W wywiadzie, jakiego udzielił sprzed swego domu w West Chester, w stanie Pensylwania, bardzo wzburzony Michael Berg powiedział, że "jego syn najpewniej do ostatniej chwili widział dobro w tych, którzy go pojmali, oni zaś nie wiedzieli, co czynią, toteż zabili swego najlepszego przyjaciela".
Dwa dni po wyemitowaniu przez media nagrania wideo, przedstawiającego egzekucję syna przez pięciu zamaskowanych ludzi, ojciec zabitego zaatakował administrację Busha za inwazję na Irak i za ustawę antyterrorystyczną, tzw.

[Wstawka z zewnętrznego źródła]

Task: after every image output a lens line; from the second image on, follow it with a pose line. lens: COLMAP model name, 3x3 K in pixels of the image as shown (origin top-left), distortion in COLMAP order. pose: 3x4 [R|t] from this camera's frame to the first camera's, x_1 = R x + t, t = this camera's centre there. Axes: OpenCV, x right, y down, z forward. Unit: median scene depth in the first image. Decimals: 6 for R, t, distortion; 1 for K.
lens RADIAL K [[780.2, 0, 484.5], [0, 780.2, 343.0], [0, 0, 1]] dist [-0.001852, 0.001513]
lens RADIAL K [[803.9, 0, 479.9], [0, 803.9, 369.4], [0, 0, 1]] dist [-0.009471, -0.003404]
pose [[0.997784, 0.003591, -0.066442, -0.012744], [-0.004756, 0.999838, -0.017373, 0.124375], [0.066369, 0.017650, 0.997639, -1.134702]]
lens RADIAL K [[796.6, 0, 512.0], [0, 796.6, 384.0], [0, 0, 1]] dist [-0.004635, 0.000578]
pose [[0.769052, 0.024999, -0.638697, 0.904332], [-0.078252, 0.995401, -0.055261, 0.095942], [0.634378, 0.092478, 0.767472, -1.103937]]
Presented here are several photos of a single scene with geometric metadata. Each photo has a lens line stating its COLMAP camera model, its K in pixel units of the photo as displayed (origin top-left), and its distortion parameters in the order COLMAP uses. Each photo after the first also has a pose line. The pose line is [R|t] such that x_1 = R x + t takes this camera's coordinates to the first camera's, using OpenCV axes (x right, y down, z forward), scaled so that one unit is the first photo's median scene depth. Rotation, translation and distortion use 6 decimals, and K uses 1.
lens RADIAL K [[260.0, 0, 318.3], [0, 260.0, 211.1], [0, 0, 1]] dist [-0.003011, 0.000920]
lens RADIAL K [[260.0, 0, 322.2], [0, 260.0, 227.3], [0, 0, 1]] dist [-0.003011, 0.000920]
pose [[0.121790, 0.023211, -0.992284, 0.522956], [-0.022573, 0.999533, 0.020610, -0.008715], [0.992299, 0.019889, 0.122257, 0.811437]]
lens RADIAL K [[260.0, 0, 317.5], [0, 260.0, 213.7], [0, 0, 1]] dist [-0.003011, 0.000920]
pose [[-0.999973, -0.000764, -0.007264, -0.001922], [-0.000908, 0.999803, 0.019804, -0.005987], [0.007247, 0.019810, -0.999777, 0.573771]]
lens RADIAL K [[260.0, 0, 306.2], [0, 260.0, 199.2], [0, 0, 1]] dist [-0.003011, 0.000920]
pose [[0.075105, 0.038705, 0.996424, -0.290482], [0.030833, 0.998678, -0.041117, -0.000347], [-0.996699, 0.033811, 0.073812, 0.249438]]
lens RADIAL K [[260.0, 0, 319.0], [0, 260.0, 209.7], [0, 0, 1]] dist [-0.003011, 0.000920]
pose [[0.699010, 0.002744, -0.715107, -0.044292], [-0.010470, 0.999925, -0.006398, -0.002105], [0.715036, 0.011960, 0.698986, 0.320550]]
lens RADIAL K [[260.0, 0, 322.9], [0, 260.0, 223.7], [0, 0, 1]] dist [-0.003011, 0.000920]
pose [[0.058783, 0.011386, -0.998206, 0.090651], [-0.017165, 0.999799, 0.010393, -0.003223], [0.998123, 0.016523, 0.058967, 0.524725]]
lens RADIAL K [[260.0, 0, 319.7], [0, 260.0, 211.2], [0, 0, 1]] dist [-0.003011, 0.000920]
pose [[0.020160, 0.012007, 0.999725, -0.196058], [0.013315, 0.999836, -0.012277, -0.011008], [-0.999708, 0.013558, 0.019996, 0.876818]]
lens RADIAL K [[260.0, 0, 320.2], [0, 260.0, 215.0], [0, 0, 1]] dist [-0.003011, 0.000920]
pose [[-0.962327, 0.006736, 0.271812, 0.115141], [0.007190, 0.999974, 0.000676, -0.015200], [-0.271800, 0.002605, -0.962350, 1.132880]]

Patriot Act, która zwiększyła uprawnienia kontrolne władz federalnych. Ustawa ta, z roku 2002, wprowadziła m.in. rozmaite środki prewencyjne, jak zaostrzenie kontroli na lotniskach, uszczelnienie granic.
Michael Berg nazwał tę ustawę "zamachem stanu" "To już nie ta sama Ameryka, w której wyrosłem" - powiedział Berg.